Exercise requirements: Print the records below exactly, with no pictures.

Data listing:

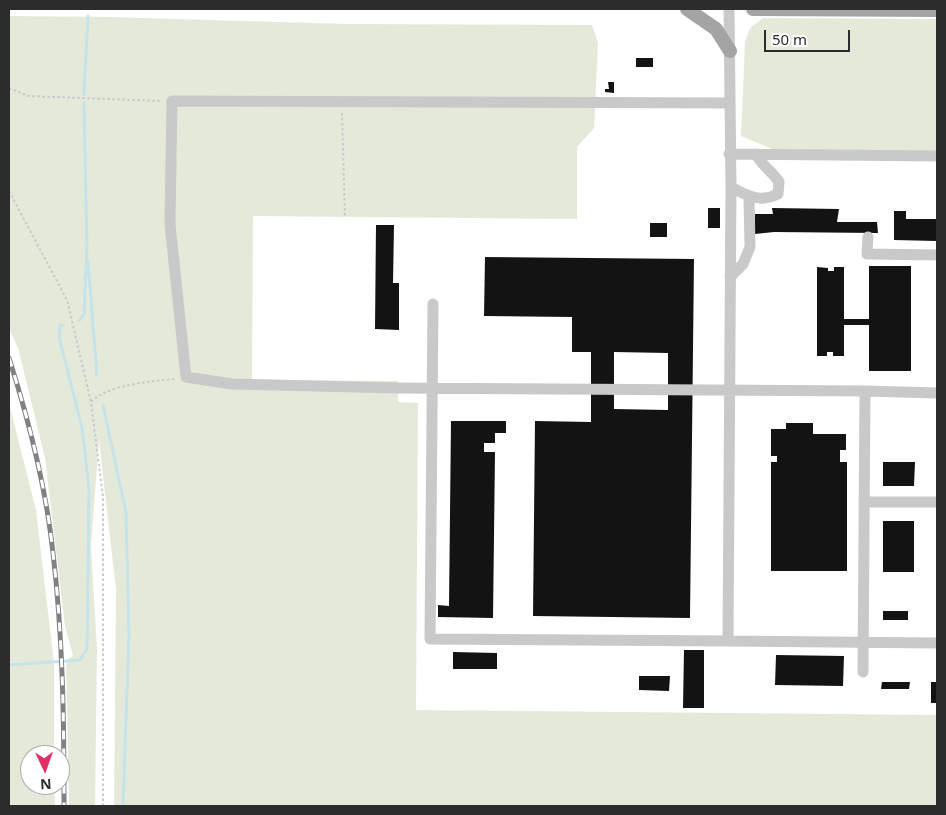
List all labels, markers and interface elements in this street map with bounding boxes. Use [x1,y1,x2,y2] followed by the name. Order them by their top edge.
[766,20,852,52] scale bar
[772,29,807,49] text: 50 m
[20,745,70,795] north arrow
[40,775,52,794] text: N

Problem solution:
List all labels, markers and interface elements in this street map with bounding boxes. Use [x1,y1,x2,y2] followed by the name. Order them by their top edge.
[766,20,852,52] scale bar
[772,29,807,49] text: 50 m
[20,745,70,795] north arrow
[40,775,52,794] text: N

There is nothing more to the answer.